Langkah Pengerjaan:
1. Kembalikan bagian teks tentang beban jalan di Indonesia antara "Dari total konsumen" dan "pulang ke rumah.", keduanya termasuk, tanpa mengubah satu kata pun.
2. Tuliskan lanjutan teks tentang beban jalan di Indonesia, dimulai setelah kalimat terakhirnya.

Dokumen Sumber:
Lika-Liku Jalanan



Tingginya pertumbuhan penduduk di Indonesia, mendorong frekuensi mobilitas barang dan orang makin membubung. Pergerakan orang mulai dari keperluan pendidikan, bekerja, hingga berinteraksi sosial kian meruak. Tentu amat signifikan bedanya jika dibandingkan pergerakan penduduk sebanyak 250 juta pada tahun 2015 dengan tahun 1971 yang jumlah penduduknya baru sekitar 76 juta.
Jumlah penduduk yang wara-wiri kian tinggi, beban jalan kian bertambah. Artinya, para penyelenggara jalan harus punya kinerja yang mampu mengimbangi pertumbuhan tersebut.
Beban jalan pun kian berat manakala pertumbuhan jumlah kendaraan bak bola salju. Terus bergulir. Terus bertambah. Kini, pada 2015, sedikitnya ada 120 juta kendaraan bermotor di Indonesia. Bandingkan dengan jumlah kendaraan yang baru sekitar 7,98 juta unit pada tahun 1987.
Industri otomotif yang kian agresif menyasar konsumen di Indonesia berujung pada tingginya penjualan kendaraan. Produsen berlomba-lomba menambah kapasitas produksi. Lazimnya para pebisnis, kian tinggi permintaan pasar, para produsen menggenjot kapasitas terpasang.
Permintaan kendaraan juga ditopang oleh membaiknya daya beli masyarakat Indonesia. Selain, jurus para produsen otomotif yang menggandeng perusahaan pembiayaan. Kemudahan yang diberikan oleh perbankan atau lembaga pembiayaan untuk proses pembelian kendaraan juga punya andil cukup besar atas meruaknya penjualan kendaraan. Sekadar ilustrasi, sekitar 60-70% pembelian kendaraan memanfaatkan sistem kredit.
Dari total konsumen yang membeli dengan pola kredit, hanya minoritas yang memakai skema uang muka (down payment) 20%. Sebagian besar, sekitar 70% konsumen yang membeli dengan pola kredit menggunakan fasilitas uang muka di bawah 10%. Artinya, jika harga mobil Rp 100 juta per unit, uang muka yang disetorkan cukup Rp 10 juta. Sedangkan untuk sepeda motor, jika harga per unitnya Rp 10 juta, uang muka yang disediakan cukup Rp 1 juta. Bahkan, khusus untuk sepeda motor, ada jurus diskon uang muka, sehingga konsumen hanya cukup merogoh kocek Rp 500 ribu, sepeda motor sudah boleh dibawa pulang ke rumah.

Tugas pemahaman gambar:

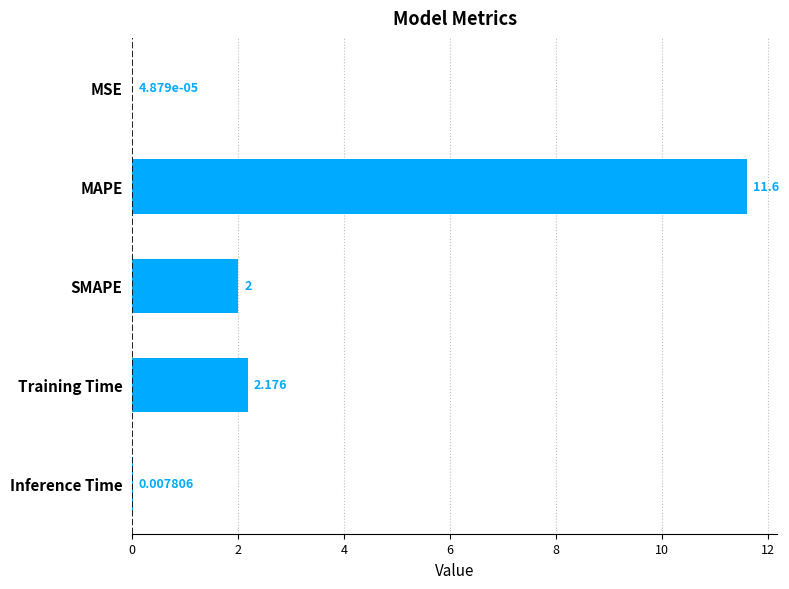

At which label is the value closest to 5?

Training Time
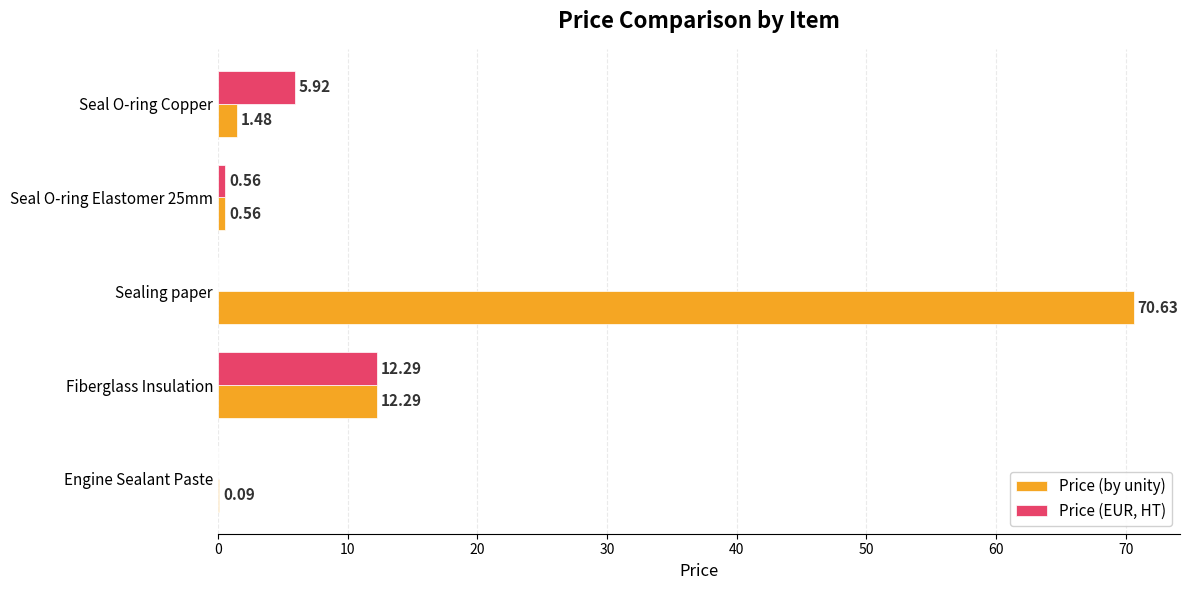

At which category is the sum across all series the highest?

Sealing paper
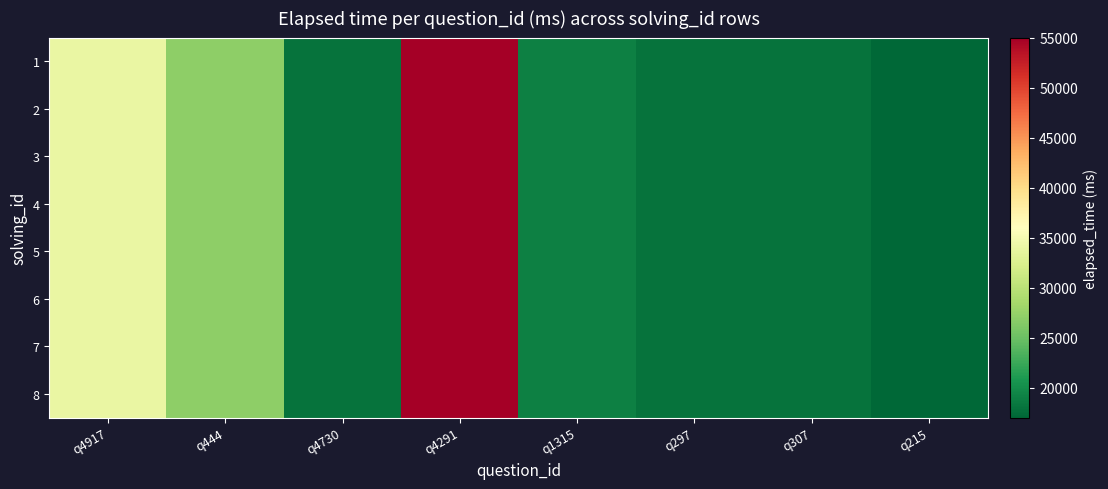

Which series has the widest spread of values?

1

Daftar Jawaban:
1.
Dari total konsumen yang membeli dengan pola kredit, hanya minoritas yang memakai skema uang muka (down payment) 20%. Sebagian besar, sekitar 70% konsumen yang membeli dengan pola kredit menggunakan fasilitas uang muka di bawah 10%. Artinya, jika harga mobil Rp 100 juta per unit, uang muka yang disetorkan cukup Rp 10 juta. Sedangkan untuk sepeda motor, jika harga per unitnya Rp 10 juta, uang muka yang disediakan cukup Rp 1 juta. Bahkan, khusus untuk sepeda motor, ada jurus diskon uang muka, sehingga konsumen hanya cukup merogoh kocek Rp 500 ribu, sepeda motor sudah boleh dibawa pulang ke rumah.

2.
Di luar persoalan beban jalan yang kian berat akibat tingginya laju kendaraan, infrastruktur jalan juga berkontribusi terhadap kecelakaan lalu lintas jalan. Faktor pemicu utama kecelakaan masih pada perilaku pengguna jalan. Sekalipun kontribusi faktor jalan berkisar 10-20% terhadap total kecelakaan tersebut, sudah selayaknya menjadi perhatian serius bagi para penyelenggara jalan. Maklum, kecelakaan juga punya imbas ke sendi-sendi perekonomian. Selain berdampak kepada masalah sosial masyarakat.

 Tahun 2014, setiap hari ada sekitar 263 kasus kecelakaan di seluruh Indonesia. Sedikitnya rata-rata korban tewas mencapai 78 orang per hari dan ratusan lainnya luka-luka. Pemerintah menargetkan fatalitas kecelakaan lalu lintas jalan baru bisa ditekan hingga 80% pada 2025. 


Langkah untuk itu perlu ditempuh secara bahu membahu, termasuk pembenahan di infrastruktur jalan. Kondisi jalan yang bisa memicu kecelakaan di antaranya adalah jalan bergelombang, berlubang, dan jalan rusak yang berpasir dan berkerikil.
Kecelakaan membawa dampak cukup signifikan bagi Indonesia. Sepuluh tahun tahun terakhir, sekitar 230 ribu korban jiwa akibat kecelakaan di jalan. Sedangkan kerugian langsung dan tidak langsung menyentuh angka Rp 200 triliun per tahun. Sudah sepatutnya, para penyelenggara jalan menyediakan infrastruktur jalan yang aman dan selamat. Pasti bisa.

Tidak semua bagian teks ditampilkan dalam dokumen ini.